» **Exercise directions**
Make an exact transcript of the lines in the data below, starting with the one containing "caution and ensure" and going on through the one containing "Redirect Notice", with both included and the pictures left out.

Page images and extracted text
'''
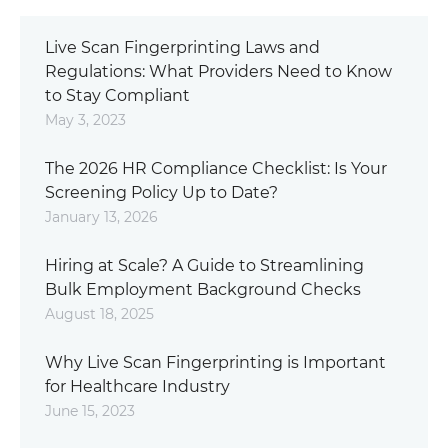
Live Scan Fingerprinting Laws and
Regulations: What Providers Need to Know
to Stay Compliant
May 3, 2023
The 2026 HR Compliance Checklist: Is Your
Screening Policy Up to Date?
January 13, 2026
Hiring at Scale? A Guide to Streamlining
Bulk Employment Background Checks
August 18, 2025
Why Live Scan Fingerprinting is Important
for Healthcare Industry
June 15, 2023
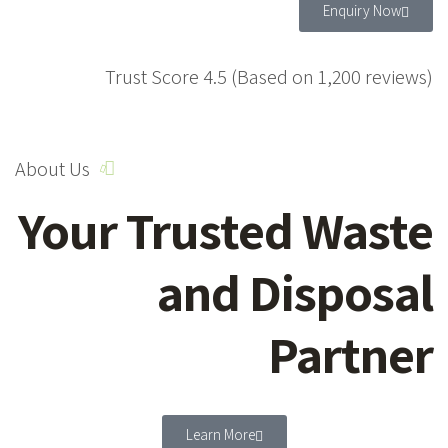
Enquiry Now
Trust Score 4.5 (Based on 1,200 reviews)
About Us
Your Trusted Waste
and Disposal
Partner
Learn More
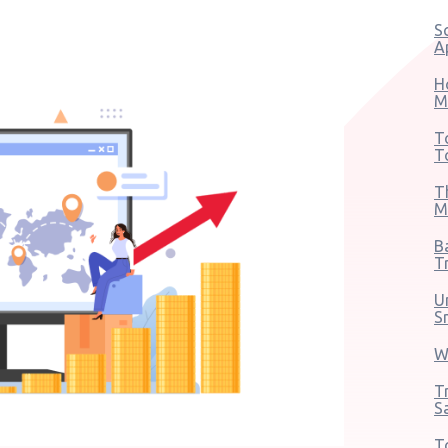
S
A
H
M
T
T
T
M
B
T
U
S
W
T
S
T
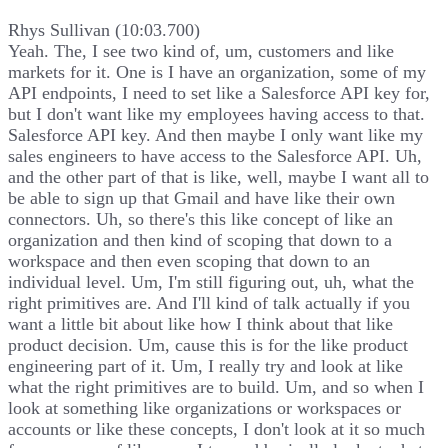
Rhys Sullivan (10:03.700)
Yeah. The, I see two kind of, um, customers and like
markets for it. One is I have an organization, some of my
API endpoints, I need to set like a Salesforce API key for,
but I don't want like my employees having access to that.
Salesforce API key. And then maybe I only want like my
sales engineers to have access to the Salesforce API. Uh,
and the other part of that is like, well, maybe I want all to
be able to sign up that Gmail and have like their own
connectors. Uh, so there's this like concept of like an
organization and then kind of scoping that down to a
workspace and then even scoping that down to an
individual level. Um, I'm still figuring out, uh, what the
right primitives are. And I'll kind of talk actually if you
want a little bit about like how I think about that like
product decision. Um, cause this is for the like product
engineering part of it. Um, I really try and look at like
what the right primitives are to build. Um, and so when I
look at something like organizations or workspaces or
accounts or like these concepts, I don't look at it so much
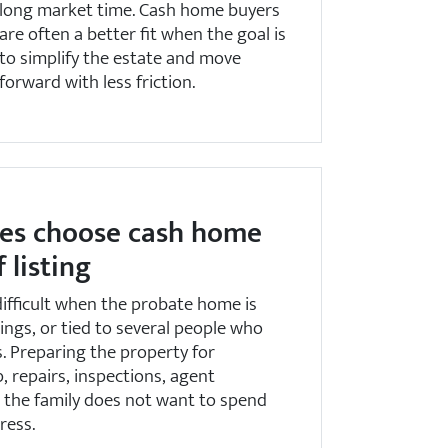
long market time. Cash home buyers
are often a better fit when the goal is
to simplify the estate and move
forward with less friction.
es choose cash home
 listing
 difficult when the probate home is
gings, or tied to several people who
. Preparing the property for
 repairs, inspections, agent
t the family does not want to spend
ress.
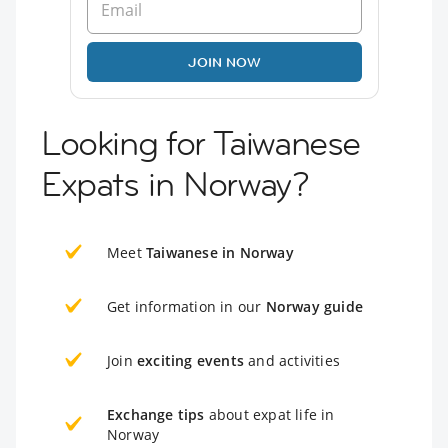
JOIN NOW
Looking for Taiwanese
Expats in Norway?
Meet
Taiwanese in Norway
Get information in our
Norway guide
Join
exciting events
and activities
Exchange tips
about expat life in
Norway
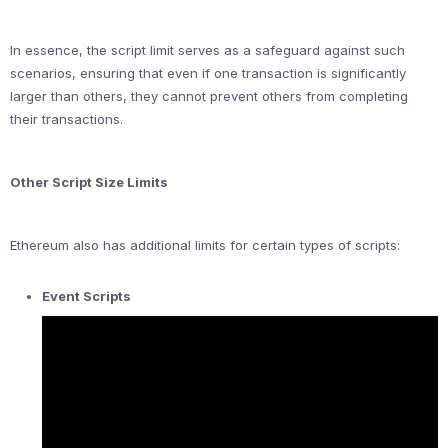
In essence, the script limit serves as a safeguard against such
scenarios, ensuring that even if one transaction is significantly
larger than others, they cannot prevent others from completing
their transactions.
Other Script Size Limits
Ethereum also has additional limits for certain types of scripts:
Event Scripts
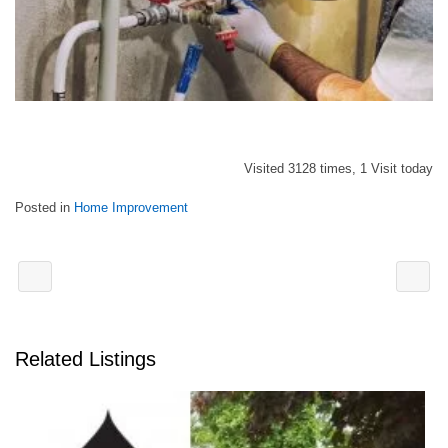
Visited 3128 times, 1 Visit today
Posted in
Home Improvement
Related Listings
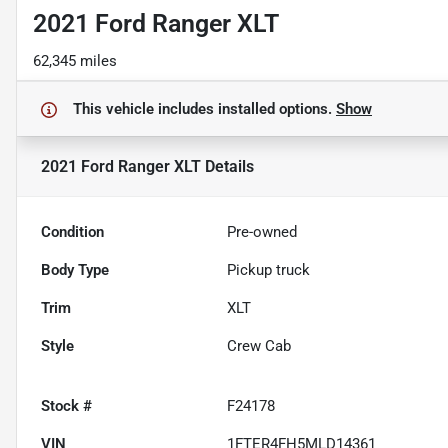
2021 Ford Ranger XLT
62,345 miles
This vehicle includes
installed options.
Show
2021 Ford Ranger XLT
Details
Condition
Pre-owned
Body Type
Pickup truck
Trim
XLT
Style
Crew Cab
Stock #
F24178
VIN
1FTER4FH5MLD14361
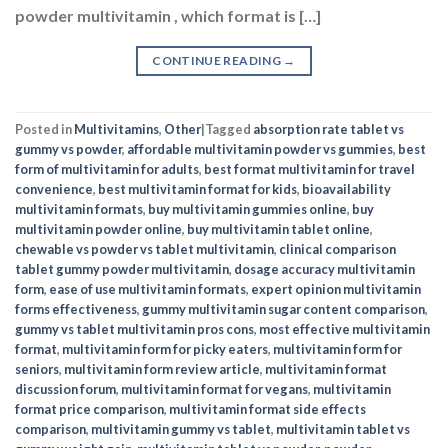
powder multivitamin , which format is […]
CONTINUE READING
→
Posted in
Multivitamins
,
Other
|
Tagged
absorption rate tablet vs
gummy vs powder
,
affordable multivitamin powder vs gummies
,
best
form of multivitamin for adults
,
best format multivitamin for travel
convenience
,
best multivitamin format for kids
,
bioavailability
multivitamin formats
,
buy multivitamin gummies online
,
buy
multivitamin powder online
,
buy multivitamin tablet online
,
chewable vs powder vs tablet multivitamin
,
clinical comparison
tablet gummy powder multivitamin
,
dosage accuracy multivitamin
form
,
ease of use multivitamin formats
,
expert opinion multivitamin
forms effectiveness
,
gummy multivitamin sugar content comparison
,
gummy vs tablet multivitamin pros cons
,
most effective multivitamin
format
,
multivitamin form for picky eaters
,
multivitamin form for
seniors
,
multivitamin form review article
,
multivitamin format
discussion forum
,
multivitamin format for vegans
,
multivitamin
format price comparison
,
multivitamin format side effects
comparison
,
multivitamin gummy vs tablet
,
multivitamin tablet vs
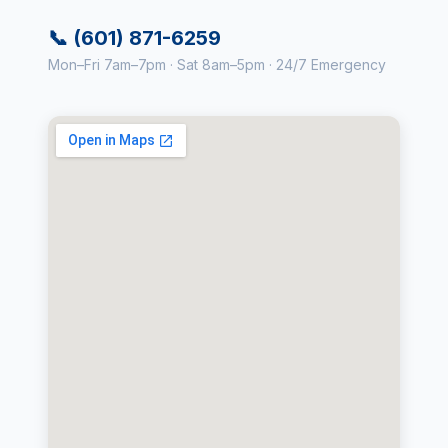
📞 (601) 871-6259
Mon–Fri 7am–7pm · Sat 8am–5pm · 24/7 Emergency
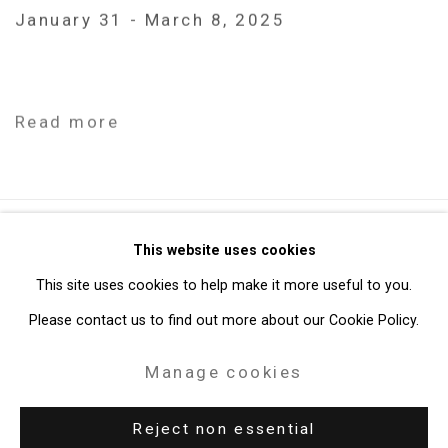
January 31 - March 8, 2025
Read more
Privacy Policy
Manage cookies
This website uses cookies
Copyright © 2026 Cristin Tierney Gallery
This site uses cookies to help make it more useful to you.
Site by Artlogic
Please contact us to find out more about our Cookie Policy.
Manage cookies
49 Walker Street, New York, NY 10013
T: 212.594.0550 E:
info@cristintierney.com
Reject non essential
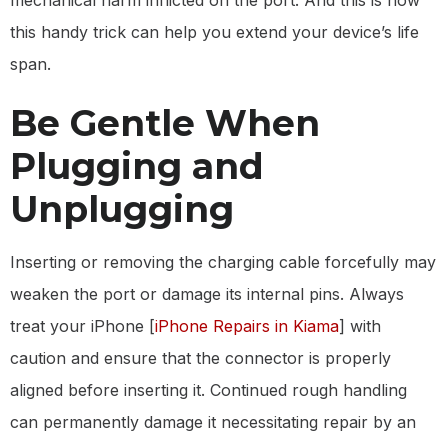
mechanical harm inflicted on the port. And this is how
this handy trick can help you extend your device’s life
span.
Be Gentle When
Plugging and
Unplugging
Inserting or removing the charging cable forcefully may
weaken the port or damage its internal pins. Always
treat your iPhone [
iPhone Repairs in Kiama
] with
caution and ensure that the connector is properly
aligned before inserting it. Continued rough handling
can permanently damage it necessitating repair by an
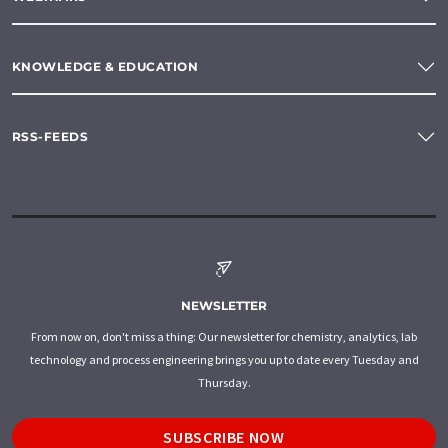
KNOWLEDGE & EDUCATION
RSS-FEEDS
NEWSLETTER
From now on, don't miss a thing: Our newsletter for chemistry, analytics, lab
technology and process engineering brings you up to date every Tuesday and
Thursday.
SUBSCRIBE NOW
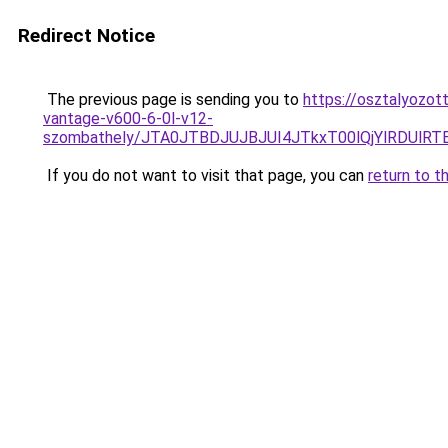
Redirect Notice
The previous page is sending you to
https://osztalyozot
vantage-v600-6-0l-v12-
szombathely/JTA0JTBDJUJBJUI4JTkxT00lQjYlRDUlR
If you do not want to visit that page, you can
return to t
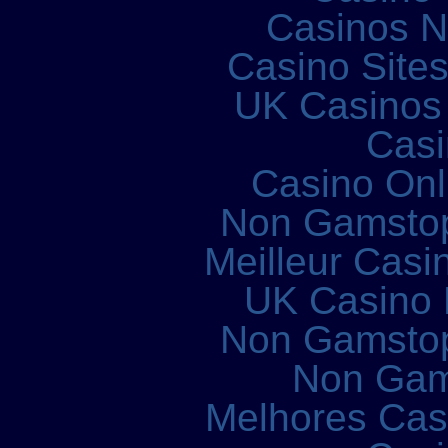
Casinos 
Casino Site
UK Casinos
Casi
Casino Onl
Non Gamstop
Meilleur Casi
UK Casino
Non Gamstop
Non Gam
Melhores Cass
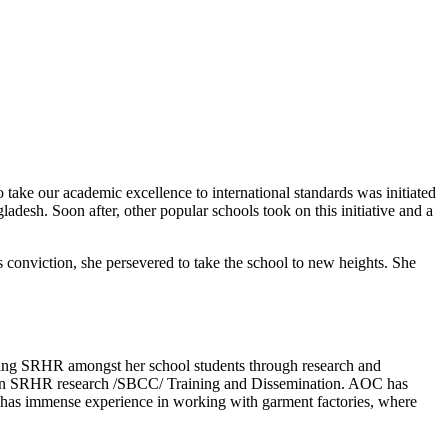
o take our academic excellence to international standards was initiated
adesh. Soon after, other popular schools took on this initiative and a
 conviction, she persevered to take the school to new heights. She
oting SRHR amongst her school students through research and
ce in SRHR research /SBCC/ Training and Dissemination. AOC has
as immense experience in working with garment factories, where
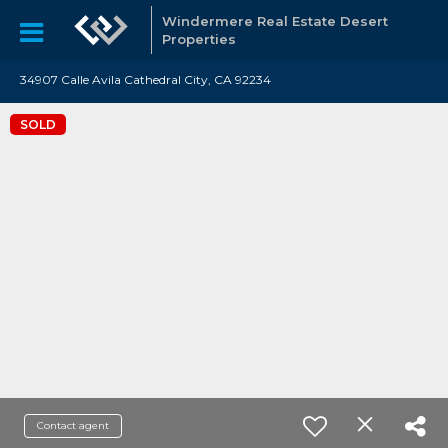
Windermere Real Estate Desert
Properties
34907 Calle Avila Cathedral City, CA 92234
SOLD
Contact agent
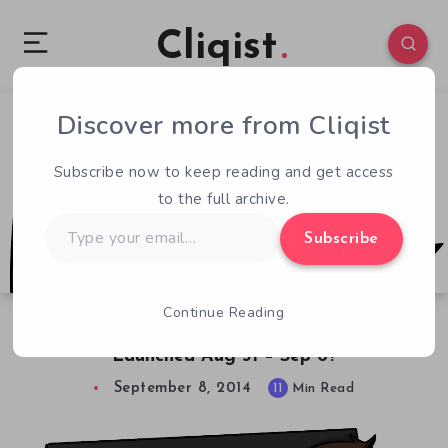
Cliqist
Discover more from Cliqist
0
267
11
Subscribe now to keep reading and get access
to the full archive.
Type
Subscribe
your
email…
Continue Reading
Weekly Launchpad. What Kickstarters
Launched Aug 31 – Sep 6?
September 8, 2014
11
Min Read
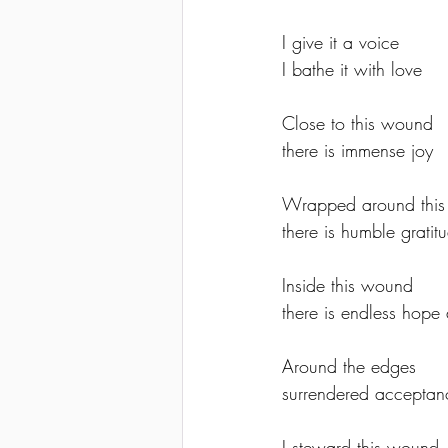
I give it a voice 
I bathe it with love
Close to this wound 
there is immense joy
Wrapped around this
there is humble gratit
Inside this wound 
there is endless hope 
Around the edges 
surrendered acceptan
I steward this wound 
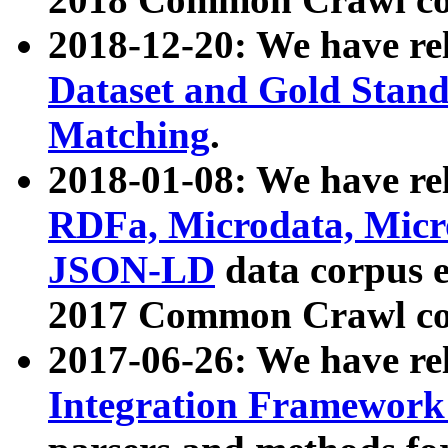
2018-12-20: We have re
Dataset and Gold Stand
Matching
.
2018-01-08: We have rel
RDFa, Microdata, Mic
JSON-LD
data corpus 
2017 Common Crawl co
2017-06-26: We have re
Integration Framework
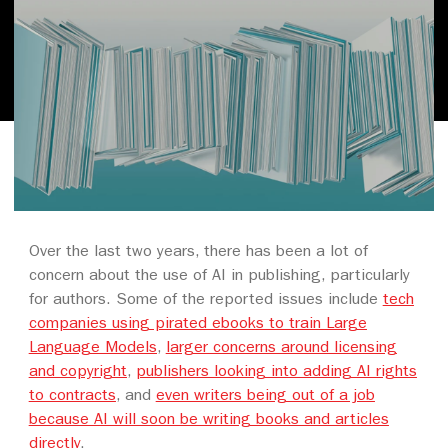
Over the last two years, there has been a lot of
concern about the use of AI in publishing, particularly
for authors. Some of the reported issues include
tech
companies using pirated ebooks to train Large
Language Models
,
larger concerns around licensing
and copyright
,
publishers looking into adding AI rights
to contracts
, and
even writers being out of a job
because AI will soon be writing books and articles
directly
.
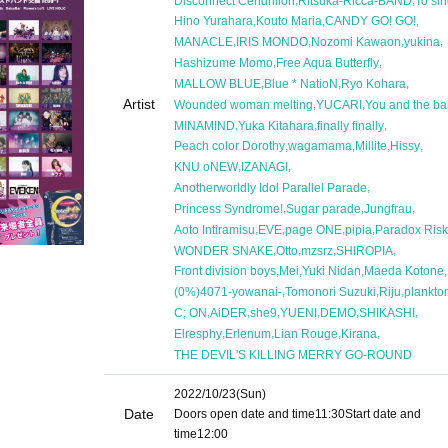
Disconnect Cendrillon
Ritsuka-Ricca-BAND
To si
,
,
,
Hino Yurahara
Kouto Maria
CANDY GO! GO!
,
,
,
,
MANACLE
IRIS MONDO
Nozomi Kawaon
yukina
,
,
Hashizume Momo
Free Aqua Butterfly
,
,
,
MALLOW BLUE
Blue * NatioN
Ryo Kohara
Artist
,
,
Wounded woman melting
YUCARI
You and the b
,
,
,
MINAMIND
Yuka Kitahara
finally finally
,
,
,
,
Peach color Dorothy
wagamama
Millite
Hissy
,
,
KNU oNEW
IZANAGI
,
Anotherworldly Idol Parallel Parade
,
,
,
Princess Syndrome!
Sugar parade
Jungfrau
,
,
,
,
Aoto Intiramisu
EVE
page ONE
pipia
Paradox Risk
,
,
,
,
WONDER SNAKE
Otto
mzsrz
SHIROPIA
,
,
,
,
Front division boys
Mei
Yuki Nidan
Maeda Kotone
,
,
,
(0%)4071-yowanai-
Tomonori Suzuki
Riju
plankto
,
,
,
,
,
,
C; ON
AiDER
she9
YUENI
DEMO
SHIKASHI
,
,
,
,
Elresphy
Erlenum
Lian Rouge
Kirana
THE DEVIL'S KILLING MERRY GO-ROUND
2022/10/23
(Sun)
Date
Doors open date and time
11:30
Start date and
time
12:00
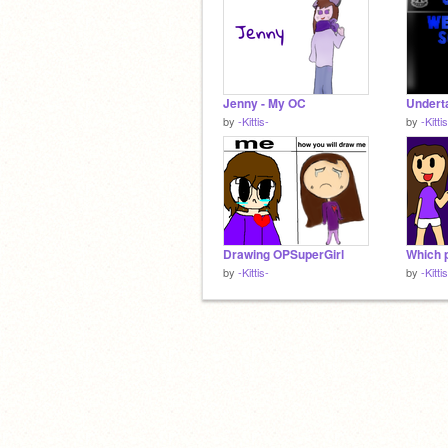
Jenny - My OC
by
-Kittis-
by
-Kitti
Drawing OPSuperGirl
Which 
by
-Kittis-
by
-Kitti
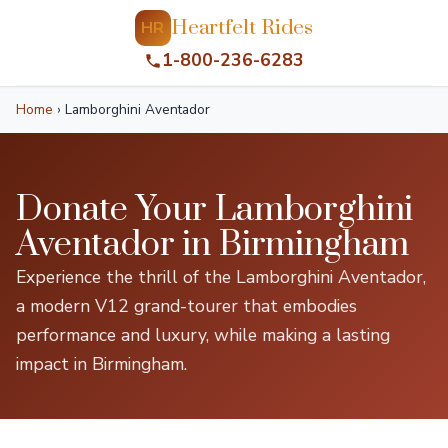
Heartfelt Rides
HR
1-800-236-6283
Home
›
Lamborghini Aventador
Donate Your Lamborghini
Aventador in Birmingham
Experience the thrill of the Lamborghini Aventador,
a modern V12 grand-tourer that embodies
performance and luxury, while making a lasting
impact in Birmingham.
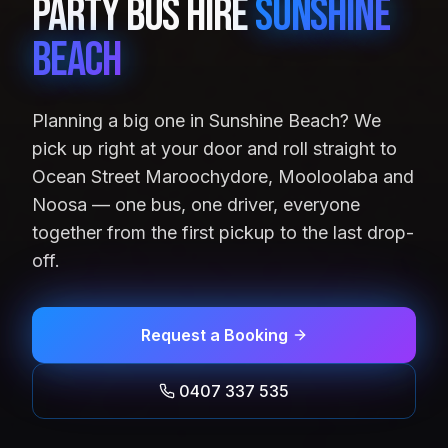
Party Bus Hire
Sunshine
Beach
Planning a big one in Sunshine Beach? We
pick up right at your door and roll straight to
Ocean Street Maroochydore, Mooloolaba and
Noosa — one bus, one driver, everyone
together from the first pickup to the last drop-
off.
Request a Booking
0407 337 535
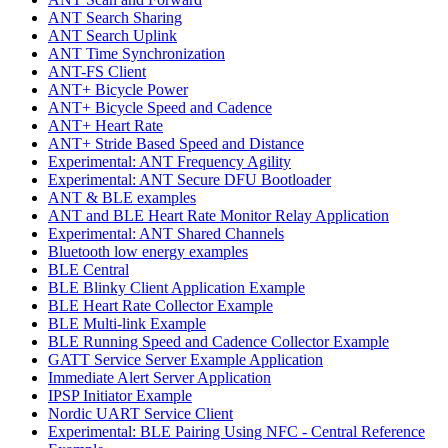
ANT Search Sharing
ANT Search Uplink
ANT Time Synchronization
ANT-FS Client
ANT+ Bicycle Power
ANT+ Bicycle Speed and Cadence
ANT+ Heart Rate
ANT+ Stride Based Speed and Distance
Experimental: ANT Frequency Agility
Experimental: ANT Secure DFU Bootloader
ANT & BLE examples
ANT and BLE Heart Rate Monitor Relay Application
Experimental: ANT Shared Channels
Bluetooth low energy examples
BLE Central
BLE Blinky Client Application Example
BLE Heart Rate Collector Example
BLE Multi-link Example
BLE Running Speed and Cadence Collector Example
GATT Service Server Example Application
Immediate Alert Server Application
IPSP Initiator Example
Nordic UART Service Client
Experimental: BLE Pairing Using NFC - Central Reference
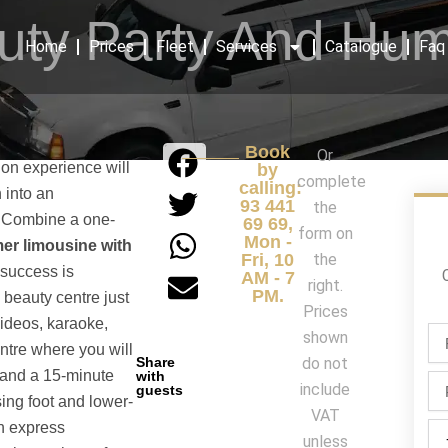
uty Party And Hu
Home
Prices
Fleet
Services
Catalogue
Faq
Book
Or
ion experience will
by
complete
calling:
n into an
93 441
the
. Combine a one-
69 69,
form on
Mon -
r limousine with
Fri, 10
the
success is
AM - 7
right.
PM.
 beauty centre just
Prices
videos, karaoke,
Fir
shown
ntre where you will
na
Share
do not
/
 and a 15-minute
with
Ph
include
guests
La
sing foot and lower-
na
VAT
n express
Par
unless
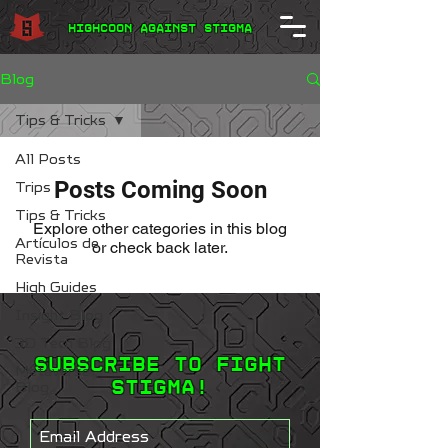
Highcoon Against STIGMA
Blog
Tips & Tricks
All Posts
Posts Coming Soon
Trips
Tips & Tricks
Explore other categories in this blog
Artículos de
or check back later.
Revista
High Guides
Insight Blog
3D Tech Blog
Subscribe to Fight
Metaverse
STIGMA!
Blog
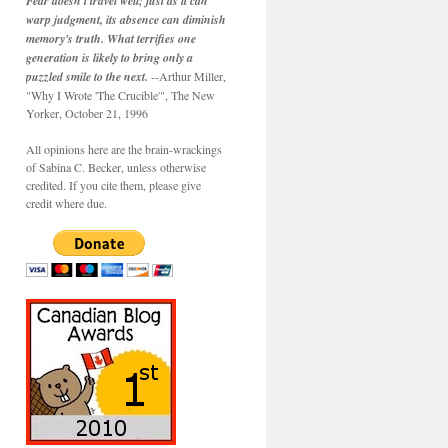
Fear doesn't travel well; just as it can
warp judgment, its absence can diminish
memory's truth. What terrifies one
generation is likely to bring only a
puzzled smile to the next.
--Arthur Miller,
"Why I Wrote 'The Crucible'", The New
Yorker, October 21, 1996
All opinions here are the brain-wrackings
of Sabina C. Becker, unless otherwise
credited. If you cite them, please give
credit where due.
'''
» **Output below**
caution and ensure that the connector is properly
aligned before inserting it. Continued rough handling
can permanently damage it necessitating repair by an
KNOWLEDGE & EDUCATION
RSS-FEEDS
NEWSLETTER
From now on, don't miss a thing: Our newsletter for chemistry, analytics, lab
technology and process engineering brings you up to date every Tuesday and
Thursday.
SUBSCRIBE NOW
Redirect Notice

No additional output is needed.